* PROMPT *
Write out every one of the rows below word for word, leaving the pictures out of your answer.

── AVAILABLE RECORDS

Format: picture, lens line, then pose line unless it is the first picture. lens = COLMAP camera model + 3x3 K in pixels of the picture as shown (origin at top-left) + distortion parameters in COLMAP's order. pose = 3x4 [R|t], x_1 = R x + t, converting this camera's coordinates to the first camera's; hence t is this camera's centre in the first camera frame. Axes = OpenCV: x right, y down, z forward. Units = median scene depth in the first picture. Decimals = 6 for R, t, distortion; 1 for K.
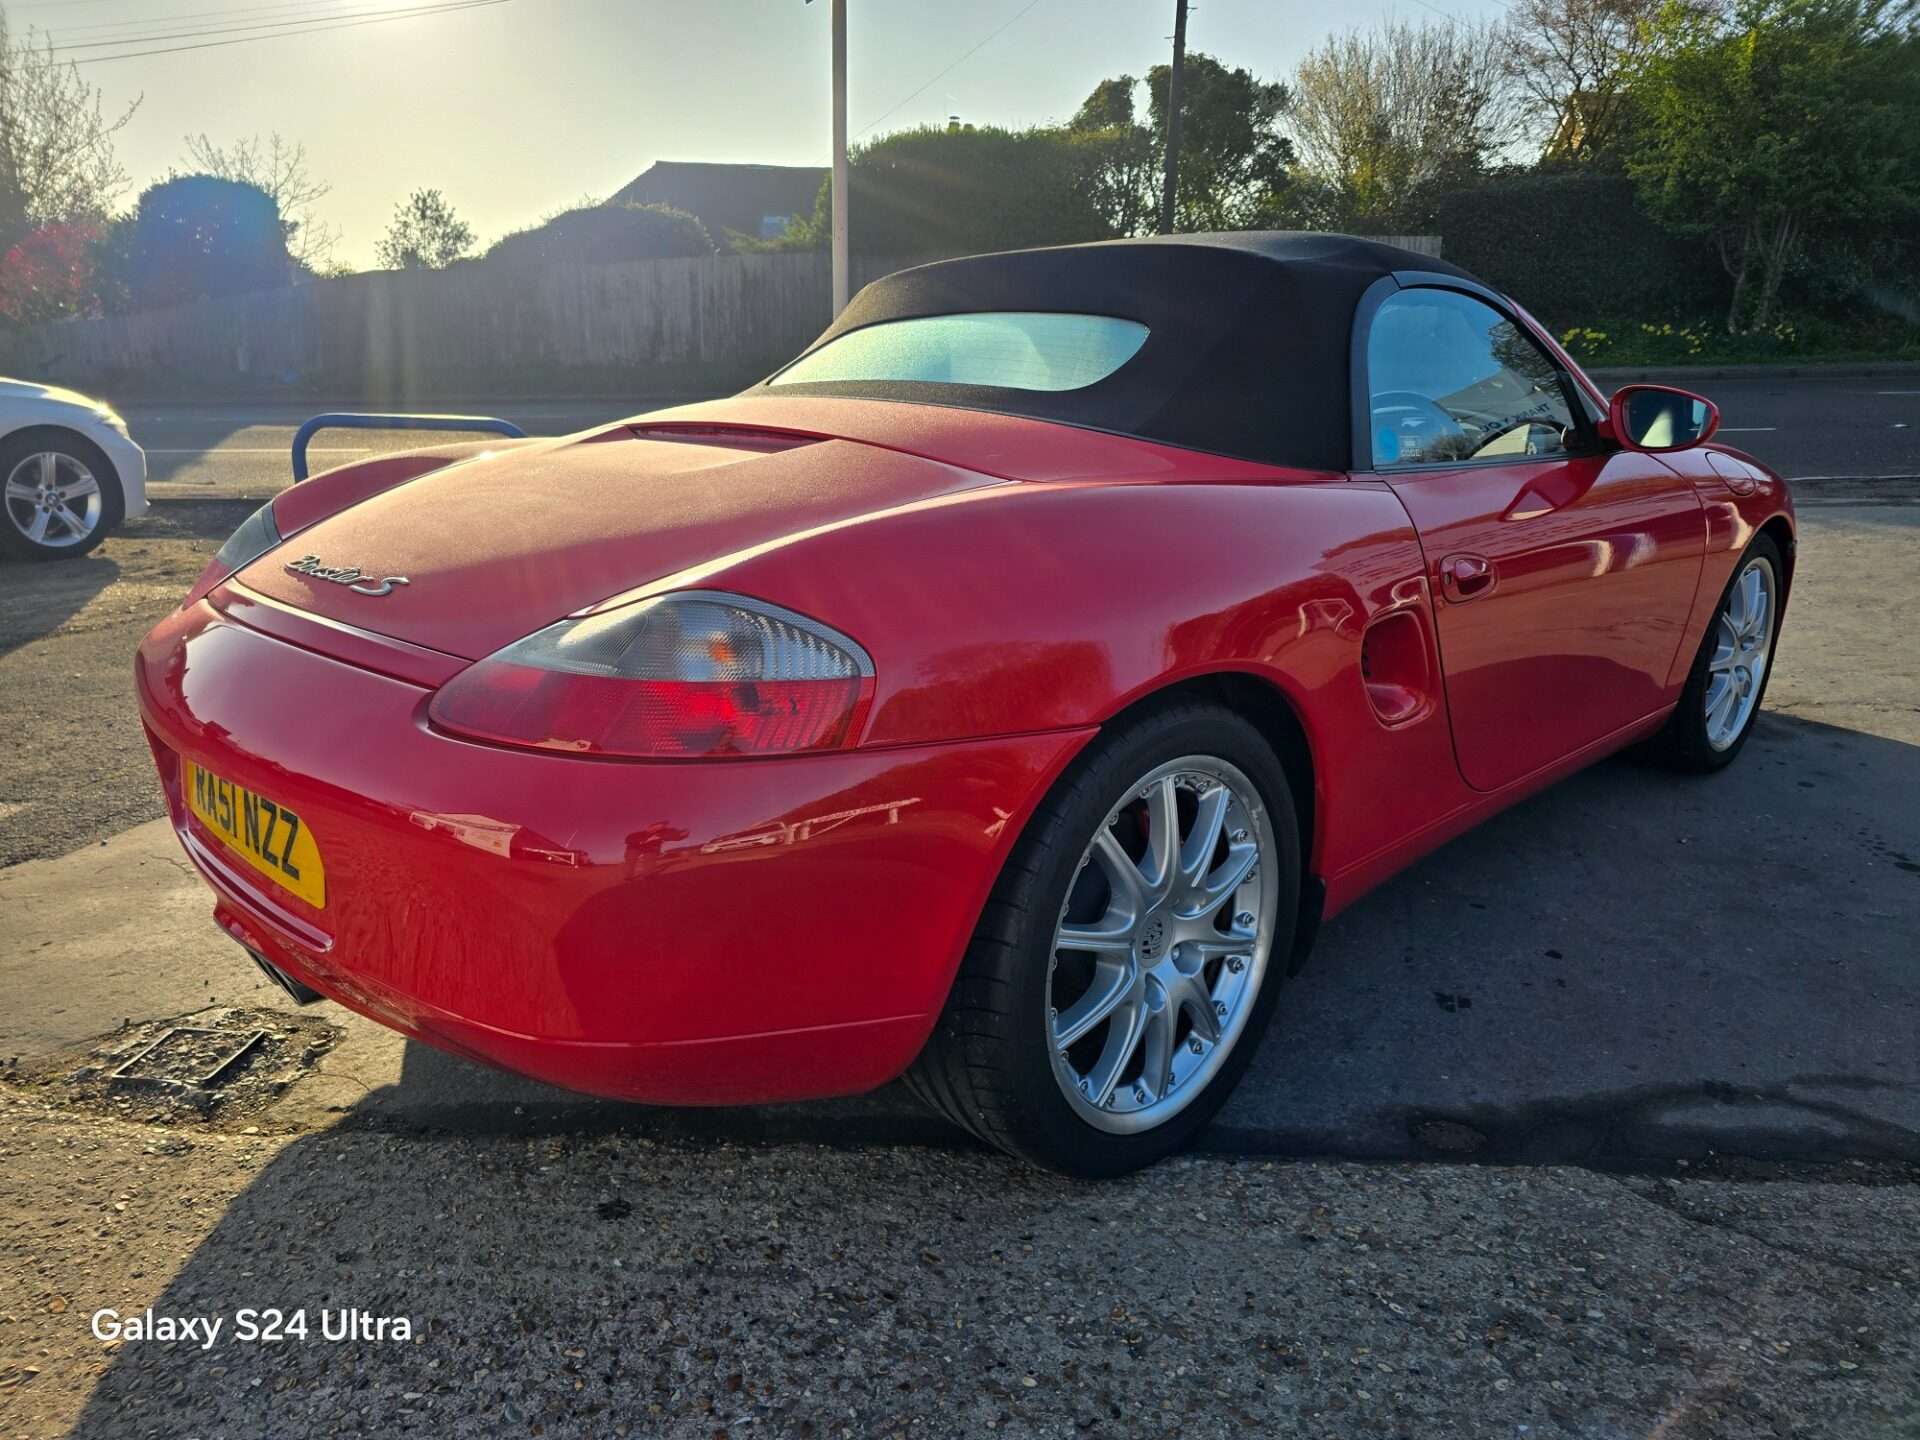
lens RADIAL K [[1279.2, 0, 943.0], [0, 1279.2, 716.7], [0, 0, 1]] dist [0.042094, -0.039416]
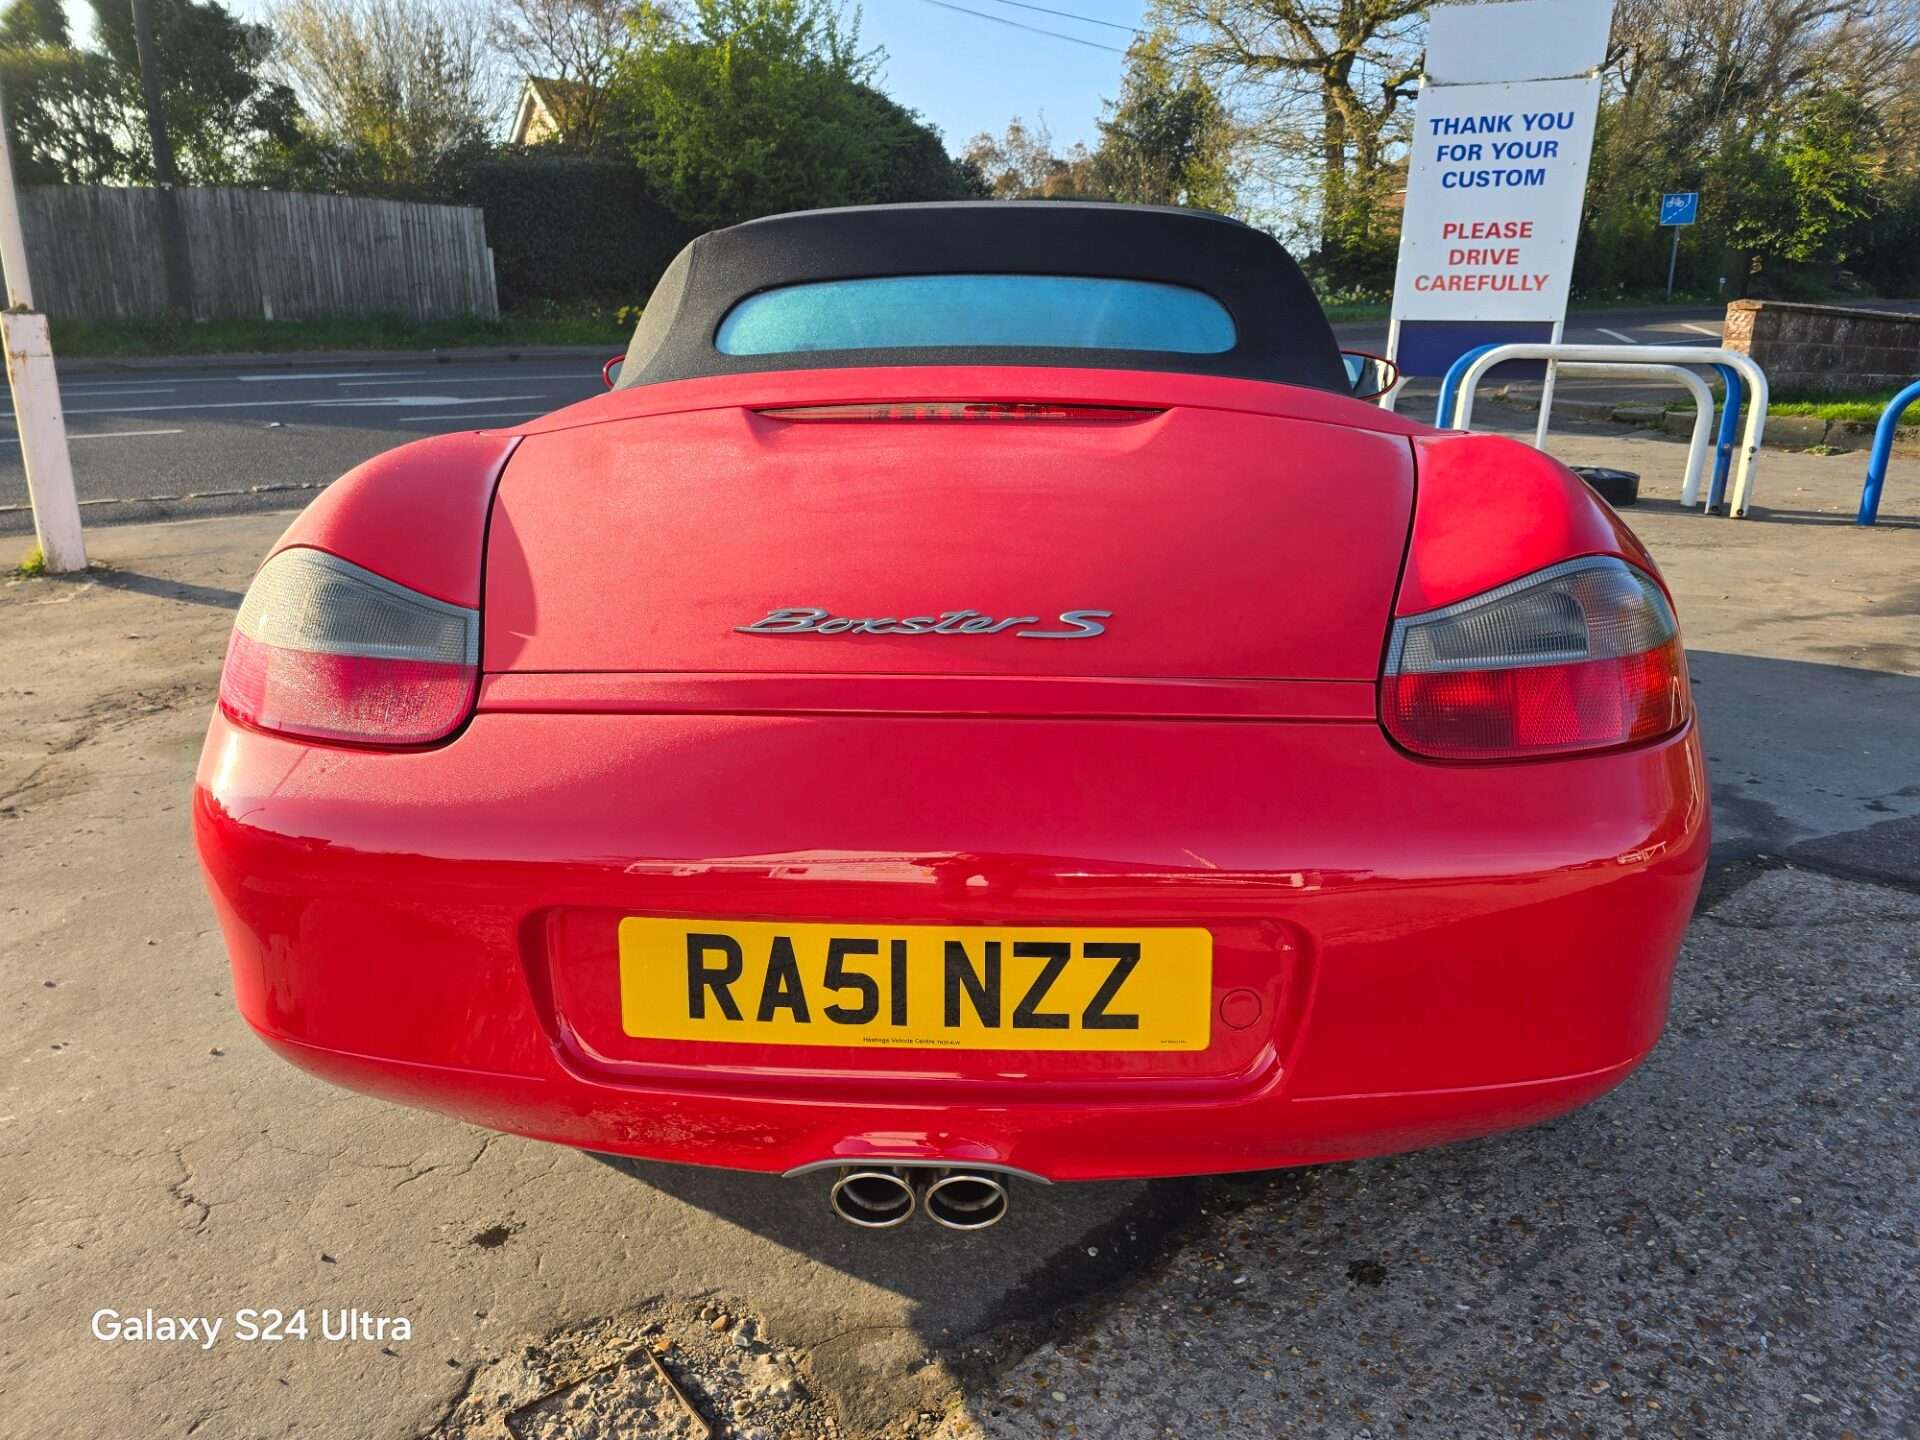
lens RADIAL K [[1276.3, 0, 945.2], [0, 1276.3, 737.0], [0, 0, 1]] dist [0.045602, -0.042437]
pose [[0.742012, -0.199479, 0.640021, -1.077910], [0.179064, 0.978991, 0.097529, -0.135219], [-0.646030, 0.042237, 0.762143, 0.543368]]
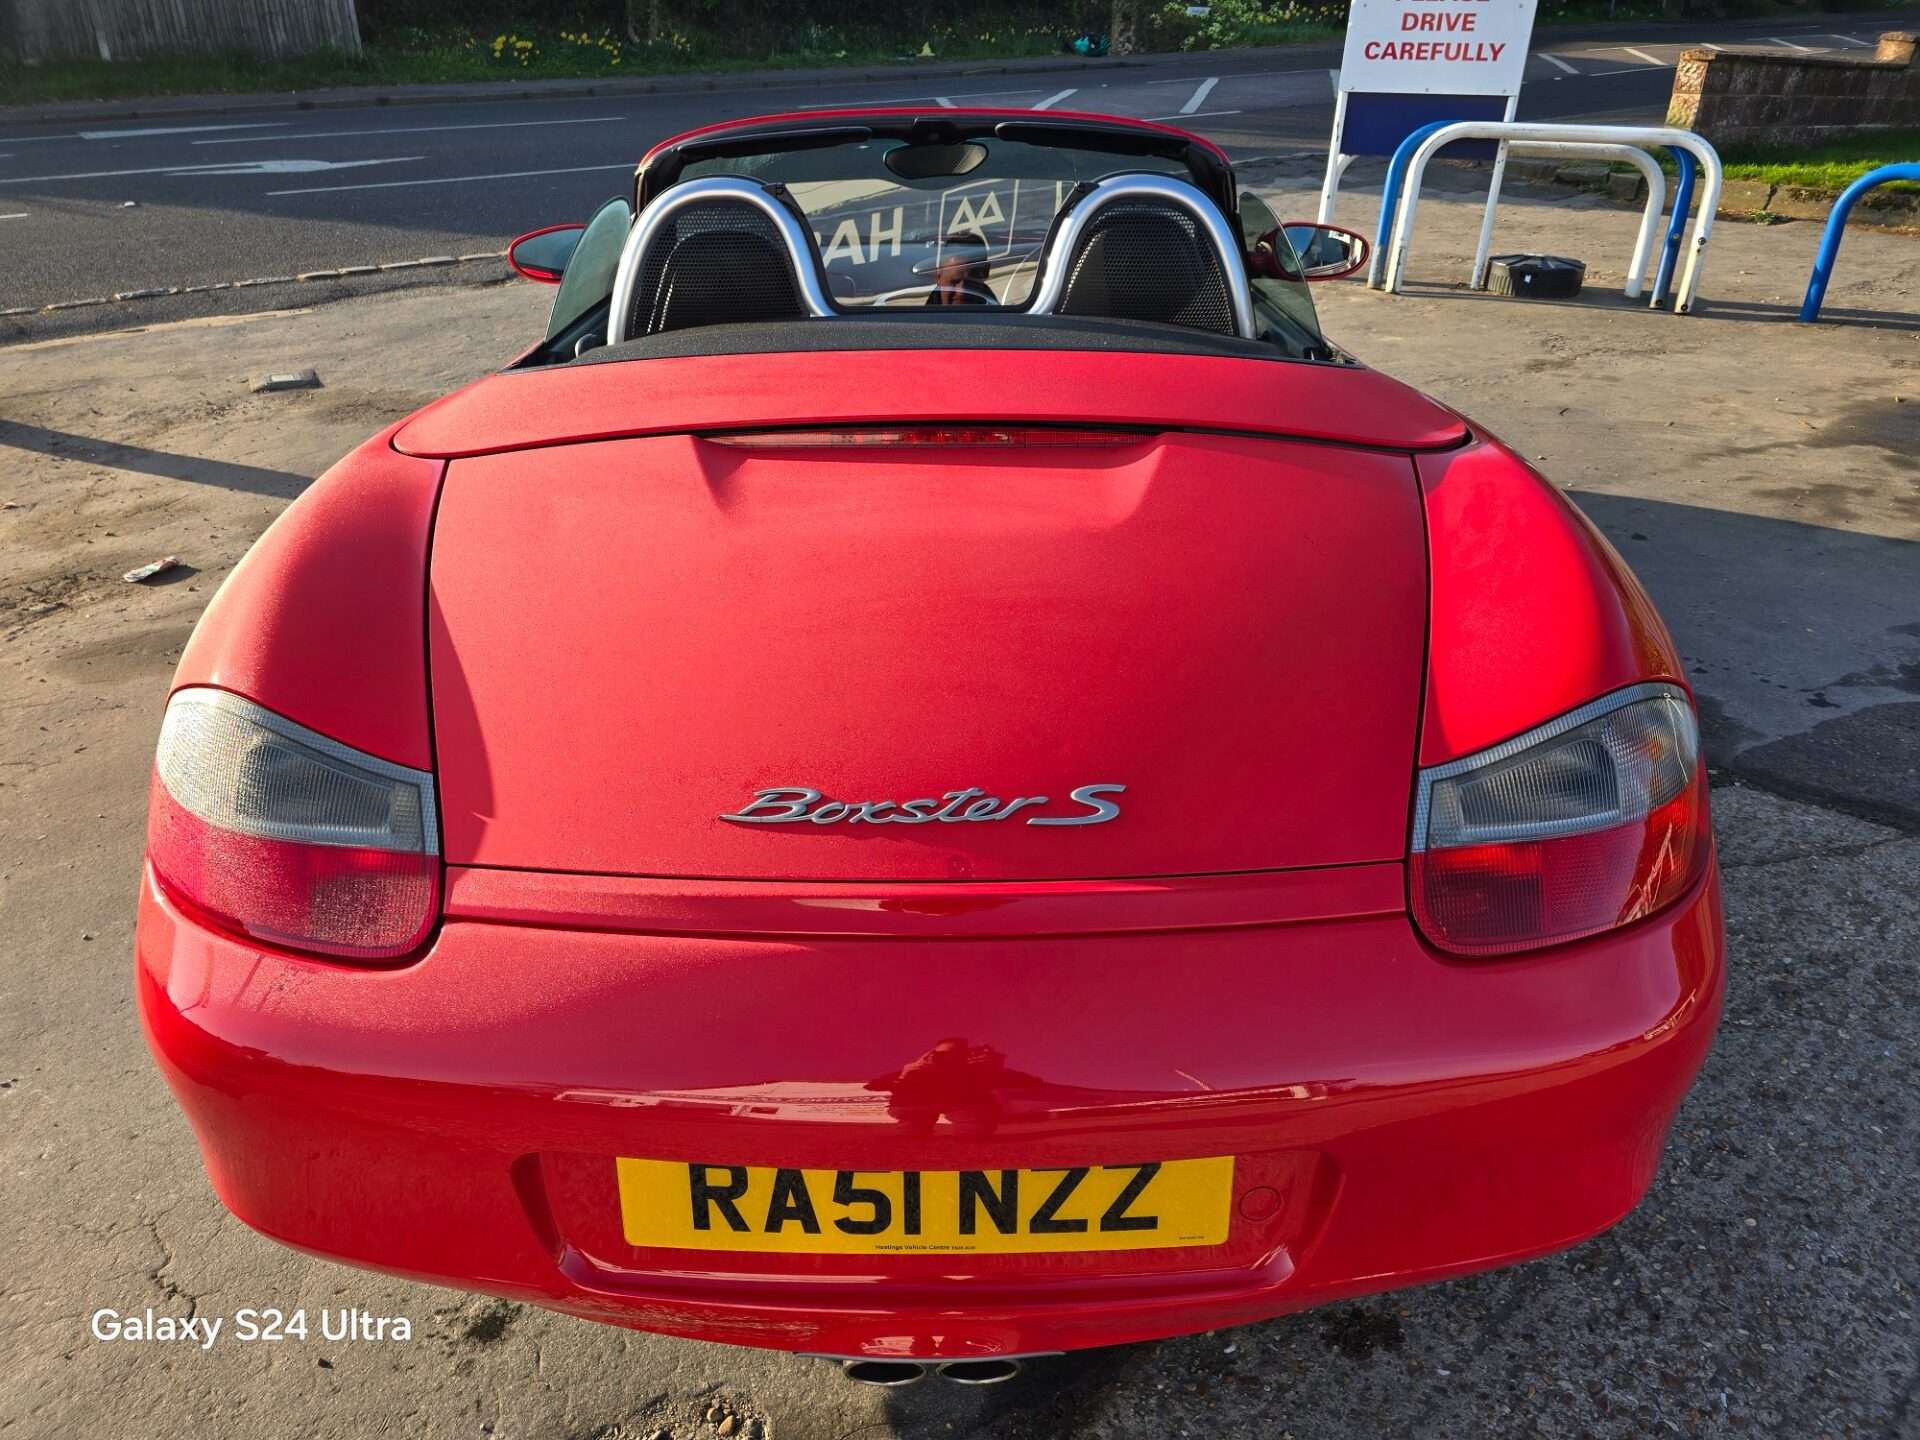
lens RADIAL K [[1279.1, 0, 925.4], [0, 1279.1, 703.7], [0, 0, 1]] dist [0.037295, -0.035824]
pose [[0.705917, -0.323428, 0.630140, -1.008486], [0.193502, 0.943875, 0.267687, -0.391264], [-0.681351, -0.067031, 0.728881, 0.623132]]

────

* ANSWER TO THIS EXERCISE *
Format: picture, lens line, then pose line unless it is the first picture. lens = COLMAP camera model + 3x3 K in pixels of the picture as shown (origin at top-left) + distortion parameters in COLMAP's order. pose = 3x4 [R|t], x_1 = R x + t, converting this camera's coordinates to the first camera's; hence t is this camera's centre in the first camera frame. Axes = OpenCV: x right, y down, z forward. Units = median scene depth in the first picture. Decimals = 6 for R, t, distortion; 1 for K.
lens RADIAL K [[1279.2, 0, 943.0], [0, 1279.2, 716.7], [0, 0, 1]] dist [0.042094, -0.039416]
lens RADIAL K [[1276.3, 0, 945.2], [0, 1276.3, 737.0], [0, 0, 1]] dist [0.045602, -0.042437]
pose [[0.742012, -0.199479, 0.640021, -1.077910], [0.179064, 0.978991, 0.097529, -0.135219], [-0.646030, 0.042237, 0.762143, 0.543368]]
lens RADIAL K [[1279.1, 0, 925.4], [0, 1279.1, 703.7], [0, 0, 1]] dist [0.037295, -0.035824]
pose [[0.705917, -0.323428, 0.630140, -1.008486], [0.193502, 0.943875, 0.267687, -0.391264], [-0.681351, -0.067031, 0.728881, 0.623132]]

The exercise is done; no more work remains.